À mes yeux, Proust est un génie. Je m’attendais donc à ce qu’il ait une vision de l’homosexualité novatrice pour l’époque, une compréhension profonde, une ouverture d’esprit spéciale. Ce n’est pas ce que j’ai observé. Des quatre premiers tomes, celui-ci comporte le plus de généralisations qui passeraient très mal aujourd’hui. Par exemple, dans le passage suivant, le narrateur décrit comment la femme d’un homosexuel acquiert forcément un air viril, et pourquoi :

On disait au ministère, sans y mettre ombre de malice, que, dans le ménage, c’était le mari qui portait les jupes et les femmes les culottes. Or il y avait plus de vérité là-dedans qu’on ne croyait. Mme de Vaugoubert, c’était un homme. Avait-elle toujours été ainsi, ou était-elle devenue ce que je la voyais, peu importe, car dans l’un et l’autre cas on a affaire à l’un des plus touchants miracles de la nature et qui, le second surtout, font ressembler le règne humain au règne des fleurs. Dans la première hypothèse – si la future Mme de Vaugoubert avait toujours été aussi lourdement hommasse – la nature, par une ruse diabolique et bienfaisante, donne à la jeune fille l’aspect trompeur d’un homme. Et l’adolescent qui n’aime pas les femmes et veut guérir trouve avec joie ce subterfuge de découvrir une fiancée qui lui représente un fort aux halles. Dans le cas contraire, si la femme n’a d’abord pas les caractères masculins, elle les prend peu à peu pour plaire à son mari, même inconsciemment, par cette sorte de mimétisme qui fait que certaines fleurs se donnent l’apparence des insectes qu’elles veulent attirer. Le regret de ne pas être aimée, de ne pas être homme, la virilise. (p. 646, La Pléiade)

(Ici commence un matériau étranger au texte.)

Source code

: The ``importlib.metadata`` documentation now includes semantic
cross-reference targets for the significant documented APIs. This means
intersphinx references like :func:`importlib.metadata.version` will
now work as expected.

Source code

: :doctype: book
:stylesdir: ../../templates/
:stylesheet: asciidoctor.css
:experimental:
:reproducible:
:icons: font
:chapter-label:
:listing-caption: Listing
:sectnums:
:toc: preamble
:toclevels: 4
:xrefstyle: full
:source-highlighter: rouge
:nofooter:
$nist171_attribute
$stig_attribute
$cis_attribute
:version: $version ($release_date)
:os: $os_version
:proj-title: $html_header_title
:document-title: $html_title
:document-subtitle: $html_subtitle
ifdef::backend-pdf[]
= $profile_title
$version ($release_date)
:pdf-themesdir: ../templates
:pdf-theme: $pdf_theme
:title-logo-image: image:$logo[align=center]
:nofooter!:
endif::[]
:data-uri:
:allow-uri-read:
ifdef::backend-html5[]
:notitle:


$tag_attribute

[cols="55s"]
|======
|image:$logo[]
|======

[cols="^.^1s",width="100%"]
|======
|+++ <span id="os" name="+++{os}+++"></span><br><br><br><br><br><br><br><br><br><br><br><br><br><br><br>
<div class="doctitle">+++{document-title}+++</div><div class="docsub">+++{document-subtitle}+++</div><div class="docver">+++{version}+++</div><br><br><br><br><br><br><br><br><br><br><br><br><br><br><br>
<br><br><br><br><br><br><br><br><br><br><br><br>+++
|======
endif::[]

On est dans une autre époque, heureusement.

Mais Proust n’a pas perdu son éloquence. Il manque la cible pour ce qui est de traiter de l’orientation sexuelle, mais les passages où il parle du deuil, des faiblesses humaines, où il fait des portraits de personnages ou qu’il décrit des paysages, sont d’une beauté, et je vais lancer le mot : inouïe. Celui-ci, par exemple, où le narrateur raconte la résurgence subite du deuil de sa grand-mère, je l’ai relu plus de dix fois :

[…] ce qui était contre moi c’était cette cloison qui servait jadis entre nous deux de message matinal, cette cloison qui, aussi docile qu’un violon à rendre toutes les nuances d’un sentiment, disait si exactement à ma grand’mère ma crainte à la fois de la réveiller et, si elle était éveillée déjà, de n’être pas entendu d’elle et qu’elle n’osât bouger, puis aussitôt, comme la réplique d’un second instrument, m’annonçant sa venue et m’invitant au calme. Je n’osais pas m’approcher de cette cloison plus que d’un piano où ma grand’mère aurait joué et qui vibrerait encore de son toucher. Je savais que je pourrais frapper maintenant, même plus fort, que rien ne pourrait plus la réveiller, que je n’entendrais aucune réponse, que ma grand’mère ne viendrait plus. Et je ne demandais rien de plus à Dieu, s’il existe un paradis, que d’y pouvoir frapper contre cette cloison des trois petits coups que ma grand’mère reconnaîtrait entre mille, et auxquels elle répondrait par ces autres coups qui voulaient dire : «Ne t’agite pas, petite souris, je comprends que tu es impatient, mais je vais venir», et qu’il me laissât rester avec elle toute l’éternité, qui ne serait pas trop longue pour nous deux. (p. 762-763)

J’ai encore une fois eu du plaisir à lire ce roman. Il demande du travail, on peut se fatiguer et même s’ennuyer par bouts, mais il procure une expérience qui touche à la méditation et fournit de la beauté à n’en plus savoir quoi faire.